This repository is the official implementation of Decrypting Cryptic Crosswords: Semantically Complex Wordplay Puzzles as a Target for NLP. Please cite arxiv or Neurips 2021 version
The dataset is also available at https://doi.org/10.5061/dryad.n02v6wwzp
This will enable you to download and replicate the datasplits, but it has not been updated to include all requirements to run the (baselines and experiments notebooks).
pip install -r requirements.txt
git clone <anonymized> # if using code supplement, just unzip
cd decrypt
pushd ./data && unzip "*.json.zip" && popd
If you want to download the data yourself from the web (you probably don't want to)
git clone <anonymized> # if using code supplement, just unzip
cd decrypt
mkdir -p './data/puzzles'
python decrypt/scrape_parse/guardian_scrape.py --save_directory="./data/puzzles"
Then when you run load_guardian_splits
you will run
load_guardian_splits("./data/puzzles", load_from_files=True, use_premade_json=False)
from decrypt.scrape_parse import (
load_guardian_splits, # naive random split
load_guardian_splits_disjoint, # answer-disjoint split
load_guardian_splits_disjoint_hash # word-initial disjoint split
)
from decrypt.scrape_parse.guardian_load import SplitReturn
"""
each of these methods returns a tuple of `SplitReturn`
- soln to clue map (string to List of clues mapping to that soln): Dict[str, List[BaseClue]
this enables seeing all clues associated with a given answer word
- list of all clues (List[BaseClue])
- Tuple of three lists (the train, val, test splits), each is List[BaseClue]
Note that
load_guardian_splits() will verify that
- total glob length matches the one in paper (ie. number of puzzles downloaded matches)
- total clue set length matches the one in paper (i.e. filtering is the same)
- one of the clues in our train set matches our train set (i.e. a single clue
spot check for randomness)
If you get an assertion error or an exception during load, please file an
issue, since the splits should be identical
Alternatively, if you don't care, you can pass `verify=False` to
`load_guardian_splits`
"""
soln_to_clue_map, all_clues_list, (train, val, test) = load_guardian_splits()
We make code available to replicate the entire paper.
Note that the directory structure is specified in decrypt/config.py
. You can change it if you would like.
Most references use this file, but run commands (i.e. python ...
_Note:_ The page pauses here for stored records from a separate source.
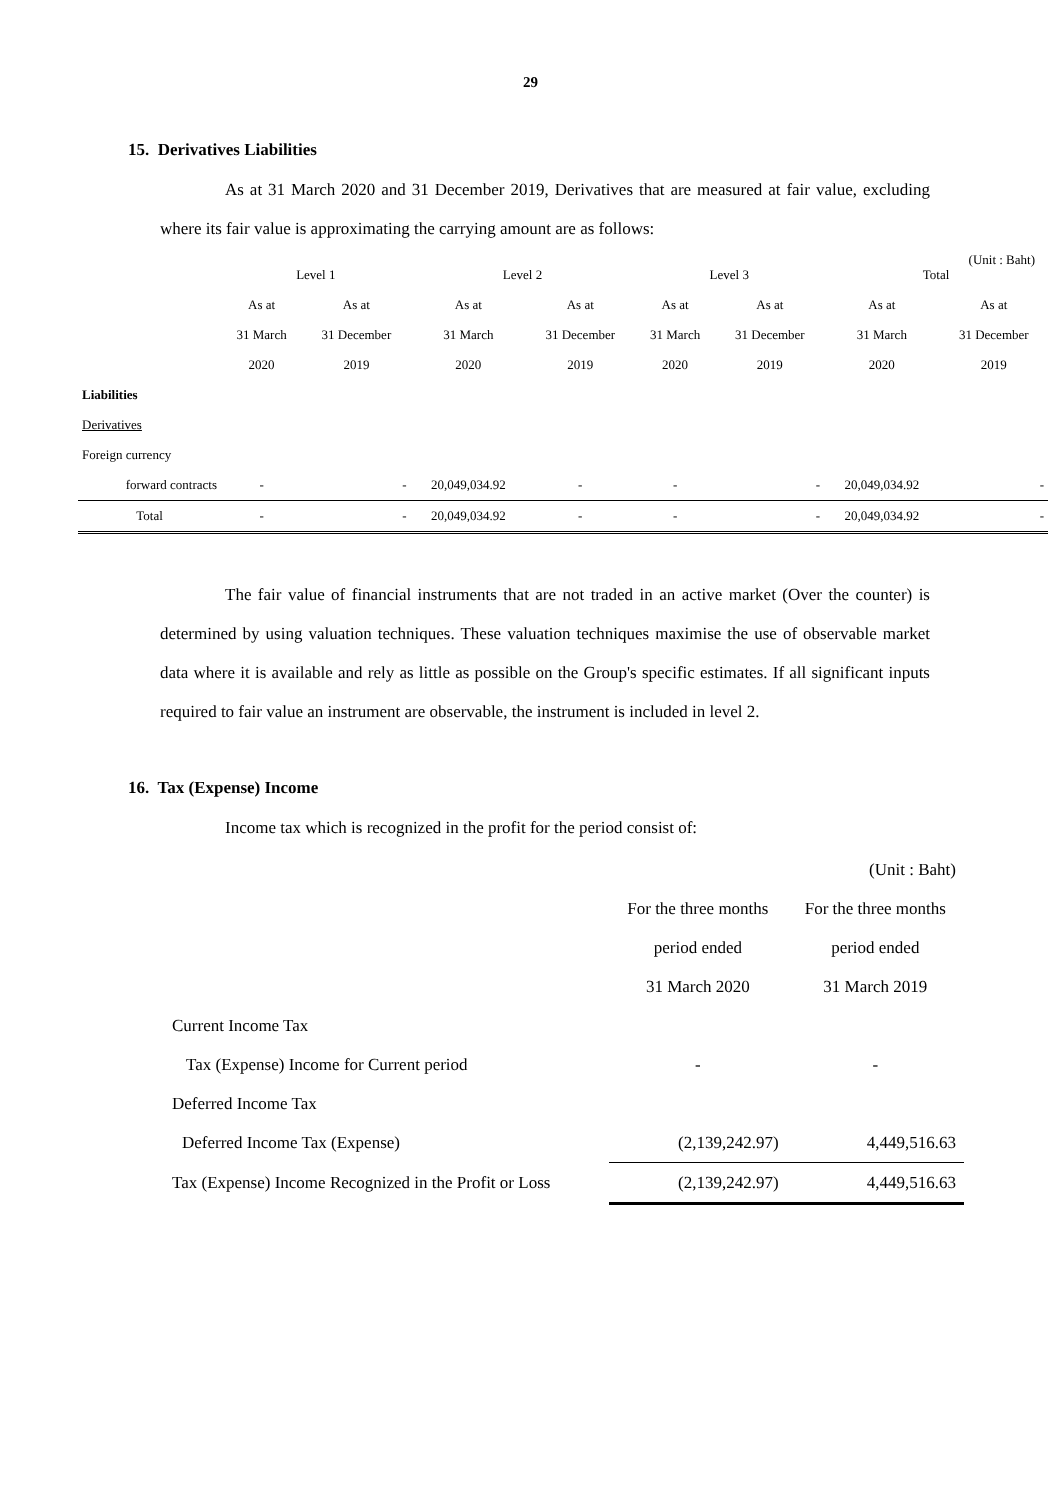29
15. Derivatives Liabilities
As at 31 March 2020 and 31 December 2019, Derivatives that are measured at fair value, excluding where its fair value is approximating the carrying amount are as follows:
(Unit : Baht)
| | Level 1 | | Level 2 | | Level 3 | | Total | |
| | As at | As at | As at | As at | As at | As at | As at | As at |
| | 31 March | 31 December | 31 March | 31 December | 31 March | 31 December | 31 March | 31 December |
| | 2020 | 2019 | 2020 | 2019 | 2020 | 2019 | 2020 | 2019 |
| Liabilities | | | | | | | | |
| Derivatives | | | | | | | | |
| Foreign currency | | | | | | | | |
| forward contracts | - | - | 20,049,034.92 | - | - | - | 20,049,034.92 | - |
| Total | - | - | 20,049,034.92 | - | - | - | 20,049,034.92 | - |
The fair value of financial instruments that are not traded in an active market (Over the counter) is determined by using valuation techniques. These valuation techniques maximise the use of observable market data where it is available and rely as little as possible on the Group's specific estimates. If all significant inputs required to fair value an instrument are observable, the instrument is included in level 2.
16. Tax (Expense) Income
Income tax which is recognized in the profit for the period consist of:
| | | (Unit : Baht) |
| | For the three months | For the three months |
| | period ended | period ended |
| | 31 March 2020 | 31 March 2019 |
| Current Income Tax | | |
| Tax (Expense) Income for Current period | - | - |
| Deferred Income Tax | | |
| Deferred Income Tax (Expense) | (2,139,242.97) | 4,449,516.63 |
| Tax (Expense) Income Recognized in the Profit or Loss | (2,139,242.97) | 4,449,516.63 |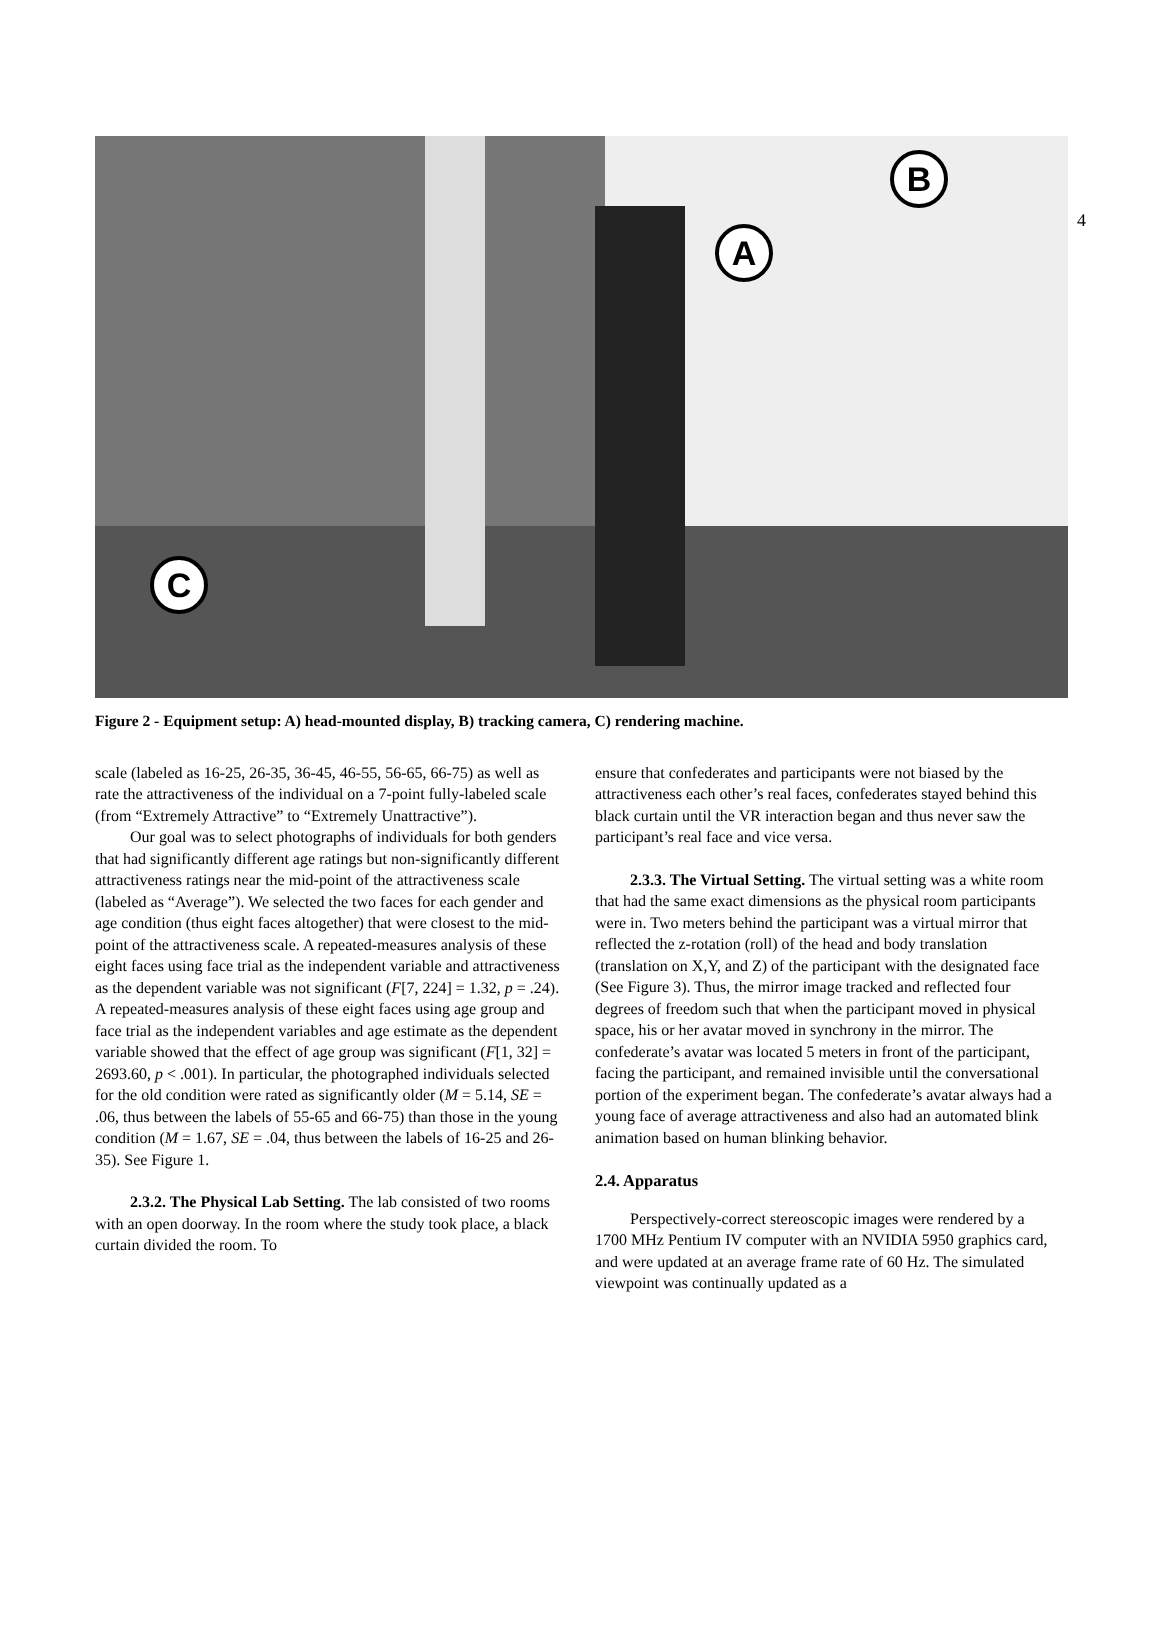4
A
B
C
Figure 2 - Equipment setup: A) head-mounted display, B) tracking camera, C) rendering machine.
scale (labeled as 16-25, 26-35, 36-45, 46-55, 56-65, 66-75) as well as rate the attractiveness of the individual on a 7-point fully-labeled scale (from “Extremely Attractive” to “Extremely Unattractive”).
Our goal was to select photographs of individuals for both genders that had significantly different age ratings but non-significantly different attractiveness ratings near the mid-point of the attractiveness scale (labeled as “Average”). We selected the two faces for each gender and age condition (thus eight faces altogether) that were closest to the mid-point of the attractiveness scale. A repeated-measures analysis of these eight faces using face trial as the independent variable and attractiveness as the dependent variable was not significant (F[7, 224] = 1.32, p = .24). A repeated-measures analysis of these eight faces using age group and face trial as the independent variables and age estimate as the dependent variable showed that the effect of age group was significant (F[1, 32] = 2693.60, p < .001). In particular, the photographed individuals selected for the old condition were rated as significantly older (M = 5.14, SE = .06, thus between the labels of 55-65 and 66-75) than those in the young condition (M = 1.67, SE = .04, thus between the labels of 16-25 and 26-35). See Figure 1.
2.3.2. The Physical Lab Setting. The lab consisted of two rooms with an open doorway. In the room where the study took place, a black curtain divided the room. To
ensure that confederates and participants were not biased by the attractiveness each other’s real faces, confederates stayed behind this black curtain until the VR interaction began and thus never saw the participant’s real face and vice versa.
2.3.3. The Virtual Setting. The virtual setting was a white room that had the same exact dimensions as the physical room participants were in. Two meters behind the participant was a virtual mirror that reflected the z-rotation (roll) of the head and body translation (translation on X,Y, and Z) of the participant with the designated face (See Figure 3). Thus, the mirror image tracked and reflected four degrees of freedom such that when the participant moved in physical space, his or her avatar moved in synchrony in the mirror. The confederate’s avatar was located 5 meters in front of the participant, facing the participant, and remained invisible until the conversational portion of the experiment began. The confederate’s avatar always had a young face of average attractiveness and also had an automated blink animation based on human blinking behavior.
2.4. Apparatus
Perspectively-correct stereoscopic images were rendered by a 1700 MHz Pentium IV computer with an NVIDIA 5950 graphics card, and were updated at an average frame rate of 60 Hz. The simulated viewpoint was continually updated as a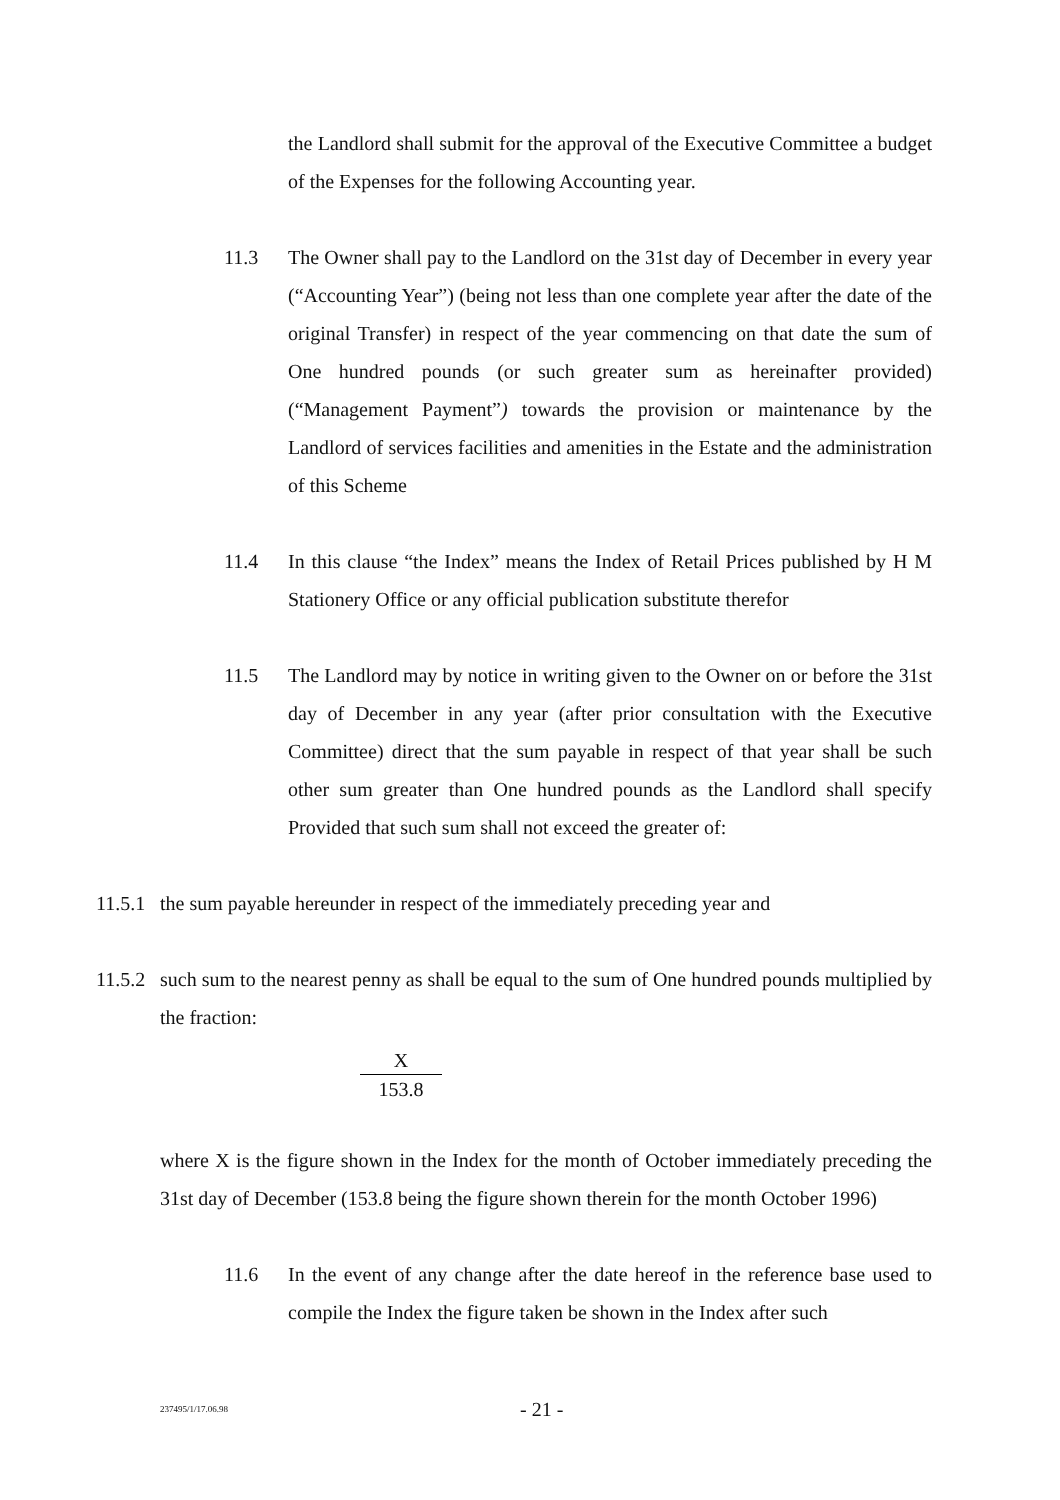the Landlord shall submit for the approval of the Executive Committee a budget of the Expenses for the following Accounting year.
11.3 The Owner shall pay to the Landlord on the 31st day of December in every year (“Accounting Year”) (being not less than one complete year after the date of the original Transfer) in respect of the year commencing on that date the sum of One hundred pounds (or such greater sum as hereinafter provided) (“Management Payment”) towards the provision or maintenance by the Landlord of services facilities and amenities in the Estate and the administration of this Scheme
11.4 In this clause “the Index” means the Index of Retail Prices published by H M Stationery Office or any official publication substitute therefor
11.5 The Landlord may by notice in writing given to the Owner on or before the 31st day of December in any year (after prior consultation with the Executive Committee) direct that the sum payable in respect of that year shall be such other sum greater than One hundred pounds as the Landlord shall specify Provided that such sum shall not exceed the greater of:
11.5.1
the sum payable hereunder in respect of the immediately preceding year and
11.5.2
such sum to the nearest penny as shall be equal to the sum of One hundred pounds multiplied by the fraction:
X
153.8
where X is the figure shown in the Index for the month of October immediately preceding the 31st day of December (153.8 being the figure shown therein for the month October 1996)
11.6 In the event of any change after the date hereof in the reference base used to compile the Index the figure taken be shown in the Index after such
237495/1/17.06.98 - 21 -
assume that the directories are unchanged
from the original config.py.
- The splits are replicated as above using the load methods
- The task is replicated in the following sections
- We provide code to replicate metric analysis. See the implementation in jupyter notebooks below
To run the notebooks, you should start your jupyter server from the top level decrypt
directory.
The notebooks have been run using pycharm open from the top level decrypt
directory.
If you experience import errors it is likely because you are not running from the top level.
Notebook to replicate the four baselines are in baselines
directory.
Note that a patch will need to be applied to work with the deits solver.
See experiments/curricular.ipynb
See experiments/model_analysis
Note that details of training and evaluating the models are available in the relevant jupyter notebooks.